Replies from: Basil Marte
comment by Basil Marte · 2020-07-09T19:28:54.227Z · LW(p) · GW(p)

I don't mean to inspire cruelty. If I successfully gave you understanding, you can use it for kindness, pity or cruelty as you see fit. Mostly I wrote the last paragraphs in the tone of "Humans are Cthulhu" as seen through the eyes of someone who thinks in this anti-epistemology.

Your answer to "objective popularity" is only slightly different from common knowledge, and it has the same properties of being fundamentally observer-dependent. Ask some Greens and some Blues separately "is X popular?" where X is a politician, and you get two very different results. Similarly, "possible joke #3852 is funny" is true for one audience, false for another. "The Sun goes around the Earth" is true for a bunch of hunter-gatherers, false for a group of astronomers. Wait, wait, what? "true for some group" i.e. observer-dependence of the answer-generating process.

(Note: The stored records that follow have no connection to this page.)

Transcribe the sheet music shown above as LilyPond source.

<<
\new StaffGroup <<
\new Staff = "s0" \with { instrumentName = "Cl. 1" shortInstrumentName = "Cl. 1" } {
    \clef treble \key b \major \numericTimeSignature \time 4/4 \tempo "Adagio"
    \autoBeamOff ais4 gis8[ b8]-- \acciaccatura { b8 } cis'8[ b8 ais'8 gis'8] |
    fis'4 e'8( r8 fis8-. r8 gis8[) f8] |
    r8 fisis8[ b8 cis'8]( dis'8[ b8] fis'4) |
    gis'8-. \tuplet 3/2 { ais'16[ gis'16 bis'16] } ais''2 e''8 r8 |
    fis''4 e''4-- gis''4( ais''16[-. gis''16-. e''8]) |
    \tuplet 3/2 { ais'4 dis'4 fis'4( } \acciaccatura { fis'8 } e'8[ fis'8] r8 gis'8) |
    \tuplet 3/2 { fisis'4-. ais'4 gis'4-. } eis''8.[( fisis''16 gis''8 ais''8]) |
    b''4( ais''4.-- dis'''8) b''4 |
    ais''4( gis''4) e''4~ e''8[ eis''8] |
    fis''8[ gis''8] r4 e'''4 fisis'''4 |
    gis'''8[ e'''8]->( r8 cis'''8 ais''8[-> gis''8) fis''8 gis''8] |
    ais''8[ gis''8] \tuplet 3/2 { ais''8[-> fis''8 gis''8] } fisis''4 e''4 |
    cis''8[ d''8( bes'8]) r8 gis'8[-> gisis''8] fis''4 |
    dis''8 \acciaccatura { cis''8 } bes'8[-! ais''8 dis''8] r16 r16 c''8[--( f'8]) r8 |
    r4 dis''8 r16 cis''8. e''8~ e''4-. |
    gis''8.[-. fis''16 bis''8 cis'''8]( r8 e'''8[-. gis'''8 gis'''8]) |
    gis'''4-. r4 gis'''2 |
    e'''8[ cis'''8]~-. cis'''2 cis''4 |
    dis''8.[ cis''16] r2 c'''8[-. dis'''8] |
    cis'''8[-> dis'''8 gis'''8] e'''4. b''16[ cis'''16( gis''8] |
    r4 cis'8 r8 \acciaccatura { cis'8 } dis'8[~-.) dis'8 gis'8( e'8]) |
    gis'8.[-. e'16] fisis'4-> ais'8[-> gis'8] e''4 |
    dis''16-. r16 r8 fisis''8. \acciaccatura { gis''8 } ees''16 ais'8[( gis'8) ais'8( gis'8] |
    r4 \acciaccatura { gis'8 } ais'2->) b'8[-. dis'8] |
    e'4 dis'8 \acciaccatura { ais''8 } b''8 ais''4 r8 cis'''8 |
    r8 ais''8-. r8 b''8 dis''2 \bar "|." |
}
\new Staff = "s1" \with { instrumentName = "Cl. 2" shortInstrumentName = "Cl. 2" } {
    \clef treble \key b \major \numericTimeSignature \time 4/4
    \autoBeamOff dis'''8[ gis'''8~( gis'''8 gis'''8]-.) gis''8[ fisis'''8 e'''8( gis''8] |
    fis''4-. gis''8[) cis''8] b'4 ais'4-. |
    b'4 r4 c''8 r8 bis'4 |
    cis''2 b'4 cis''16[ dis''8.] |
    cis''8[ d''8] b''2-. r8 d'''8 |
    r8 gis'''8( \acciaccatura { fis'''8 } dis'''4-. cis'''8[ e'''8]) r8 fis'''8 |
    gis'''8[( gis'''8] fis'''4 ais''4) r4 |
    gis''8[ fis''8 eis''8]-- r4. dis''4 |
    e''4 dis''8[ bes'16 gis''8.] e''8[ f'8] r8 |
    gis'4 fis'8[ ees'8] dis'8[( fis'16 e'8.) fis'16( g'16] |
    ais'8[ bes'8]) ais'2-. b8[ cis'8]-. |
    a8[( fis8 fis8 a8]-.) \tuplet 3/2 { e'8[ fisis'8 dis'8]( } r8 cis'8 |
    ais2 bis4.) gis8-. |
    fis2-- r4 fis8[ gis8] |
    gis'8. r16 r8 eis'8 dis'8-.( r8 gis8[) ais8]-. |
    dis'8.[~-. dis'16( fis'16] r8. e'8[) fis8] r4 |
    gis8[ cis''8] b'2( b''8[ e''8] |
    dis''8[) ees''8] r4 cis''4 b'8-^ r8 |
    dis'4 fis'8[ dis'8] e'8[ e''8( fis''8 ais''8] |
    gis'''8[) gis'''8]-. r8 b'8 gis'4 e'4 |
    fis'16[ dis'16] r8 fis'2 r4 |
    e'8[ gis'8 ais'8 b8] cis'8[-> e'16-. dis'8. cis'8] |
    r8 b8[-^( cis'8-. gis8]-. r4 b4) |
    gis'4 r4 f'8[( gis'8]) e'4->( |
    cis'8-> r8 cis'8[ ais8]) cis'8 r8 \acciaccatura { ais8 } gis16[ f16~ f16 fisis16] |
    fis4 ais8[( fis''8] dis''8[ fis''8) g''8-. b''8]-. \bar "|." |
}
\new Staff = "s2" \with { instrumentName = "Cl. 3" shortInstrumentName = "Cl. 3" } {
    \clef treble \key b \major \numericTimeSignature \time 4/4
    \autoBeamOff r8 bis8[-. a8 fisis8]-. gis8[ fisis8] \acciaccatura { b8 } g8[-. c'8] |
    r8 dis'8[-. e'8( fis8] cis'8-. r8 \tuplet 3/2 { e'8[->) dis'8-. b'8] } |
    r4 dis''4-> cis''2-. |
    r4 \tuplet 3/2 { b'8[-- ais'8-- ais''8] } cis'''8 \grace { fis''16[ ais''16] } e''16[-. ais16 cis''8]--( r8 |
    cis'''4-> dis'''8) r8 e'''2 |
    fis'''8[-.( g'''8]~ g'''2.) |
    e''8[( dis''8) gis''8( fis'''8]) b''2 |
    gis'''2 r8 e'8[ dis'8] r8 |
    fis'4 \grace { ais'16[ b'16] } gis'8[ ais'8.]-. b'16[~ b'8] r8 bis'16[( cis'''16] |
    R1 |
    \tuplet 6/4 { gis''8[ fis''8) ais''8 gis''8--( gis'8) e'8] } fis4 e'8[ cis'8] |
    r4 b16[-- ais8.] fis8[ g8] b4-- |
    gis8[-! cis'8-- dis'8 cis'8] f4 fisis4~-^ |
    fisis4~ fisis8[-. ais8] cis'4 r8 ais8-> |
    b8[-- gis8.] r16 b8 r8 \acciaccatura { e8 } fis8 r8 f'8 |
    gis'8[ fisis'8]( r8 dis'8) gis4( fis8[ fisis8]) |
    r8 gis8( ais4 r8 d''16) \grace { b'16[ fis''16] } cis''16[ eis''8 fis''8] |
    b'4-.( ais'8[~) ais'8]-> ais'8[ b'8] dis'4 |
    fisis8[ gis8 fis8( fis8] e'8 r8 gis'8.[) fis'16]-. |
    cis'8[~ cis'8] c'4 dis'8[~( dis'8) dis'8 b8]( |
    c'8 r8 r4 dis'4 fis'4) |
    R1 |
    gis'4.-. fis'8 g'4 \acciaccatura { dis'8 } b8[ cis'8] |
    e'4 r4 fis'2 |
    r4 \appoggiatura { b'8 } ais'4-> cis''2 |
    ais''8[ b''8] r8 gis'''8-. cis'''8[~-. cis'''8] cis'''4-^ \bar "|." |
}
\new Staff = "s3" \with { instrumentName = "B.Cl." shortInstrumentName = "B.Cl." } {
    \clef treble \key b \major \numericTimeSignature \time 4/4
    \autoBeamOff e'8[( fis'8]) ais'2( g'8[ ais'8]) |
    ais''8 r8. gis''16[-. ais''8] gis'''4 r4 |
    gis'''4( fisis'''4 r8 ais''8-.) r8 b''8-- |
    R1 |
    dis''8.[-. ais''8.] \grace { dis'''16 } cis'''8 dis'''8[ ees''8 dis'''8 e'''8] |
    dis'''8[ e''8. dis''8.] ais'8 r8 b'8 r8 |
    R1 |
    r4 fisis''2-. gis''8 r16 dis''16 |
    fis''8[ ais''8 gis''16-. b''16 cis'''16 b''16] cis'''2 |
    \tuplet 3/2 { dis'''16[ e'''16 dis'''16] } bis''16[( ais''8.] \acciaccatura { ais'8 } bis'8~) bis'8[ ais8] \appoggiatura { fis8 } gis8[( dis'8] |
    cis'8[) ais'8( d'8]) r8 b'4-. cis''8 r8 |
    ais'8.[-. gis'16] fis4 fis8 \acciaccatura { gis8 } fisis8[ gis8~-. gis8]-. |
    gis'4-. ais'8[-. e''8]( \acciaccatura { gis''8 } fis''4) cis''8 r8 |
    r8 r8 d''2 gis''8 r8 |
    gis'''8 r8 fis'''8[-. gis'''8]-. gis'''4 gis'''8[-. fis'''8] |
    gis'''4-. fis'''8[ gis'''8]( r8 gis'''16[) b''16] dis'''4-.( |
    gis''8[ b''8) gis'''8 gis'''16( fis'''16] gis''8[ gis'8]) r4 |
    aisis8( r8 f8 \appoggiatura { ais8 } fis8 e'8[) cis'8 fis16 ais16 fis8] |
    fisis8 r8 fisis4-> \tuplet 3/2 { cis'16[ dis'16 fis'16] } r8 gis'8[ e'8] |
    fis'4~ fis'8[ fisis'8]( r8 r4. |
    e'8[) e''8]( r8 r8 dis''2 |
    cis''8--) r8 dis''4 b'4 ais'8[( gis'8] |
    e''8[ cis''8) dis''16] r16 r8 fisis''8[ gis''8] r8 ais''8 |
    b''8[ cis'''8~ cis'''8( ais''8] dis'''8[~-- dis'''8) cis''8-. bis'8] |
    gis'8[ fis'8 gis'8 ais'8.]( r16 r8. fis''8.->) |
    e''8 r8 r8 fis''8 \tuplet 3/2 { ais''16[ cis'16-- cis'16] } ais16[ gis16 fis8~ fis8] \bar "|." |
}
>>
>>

Compare the alternative. If someone sticks to "either the question is ill-posed, or the answer must be observer-independent" a bit too strictly, they will end up either concluding that popularity is a wrong concept and doesn't exist, or falling into the mind projection fallacy and concluding that there must be a little "is-popular" label attached to people.

From The simple truth:

“Frankly, I’m not entirely sure myself where this ‘reality’ business comes from. I can’t create my own reality in the lab, so I must not understand it yet. But occasionally I believe strongly that something is going to happen, and then something else happens instead. I need a name for whatever-it-is that determines my experimental results, so I call it ‘reality’. This ‘reality’ is somehow separate from even my very best hypotheses. Even when I have a simple hypothesis, strongly supported by all the evidence I know, sometimes I’m still surprised. So I need different names for the thingies that determine my predictions and the thingy that determines my experimental results. I call the former thingies ‘belief’, and the latter thingy ‘reality’.”

If for whatever reason someone builds their epistemology around popularity as a prototypical use-case, they will necessarily make experimental results dependent on peoples' expectations in some way. They will say, using the words from the quote, that ‘reality’ is literally made out of ‘belief’.

Replies from: Slider
comment by Slider · 2020-07-12T14:37:58.631Z · LW(p) · GW(p)

Blue and Greens are likely to agree what an election result is and statements like "politican X beat politician Y in the vote" can't really be denied even if they are not fun for your side.

The anti-epistemology is not in the question but how you take the question. While it can be illuminating to use a question that most naturally fits that kind of interpretation answering that question is not itself a problem. The concept of Family Feud is different from a trivia contest but the difference doesn't live in the prompts.

comment by TAG · 2020-07-09T19:12:38.061Z · LW(p) · GW(p)

The prototypical questions of epistemology are: what is truth ? what is knowledge? how is knowledge attained? can knowledge be obtained?

You seem to be using "epistemology" ,to mean a fairly narrow set of prescriptions about how to do epistemology well (equivalent to object level ethics as opposed to meta level ethics).

Empire verification has its advantages and disadvantages. The disadvantages are that not every proposition is subject to empirical verification, and you do not have time to personally verify everything anyway. Outsourcing knowledge to other people is a defensible trade off. Most of the information people have comes from other people.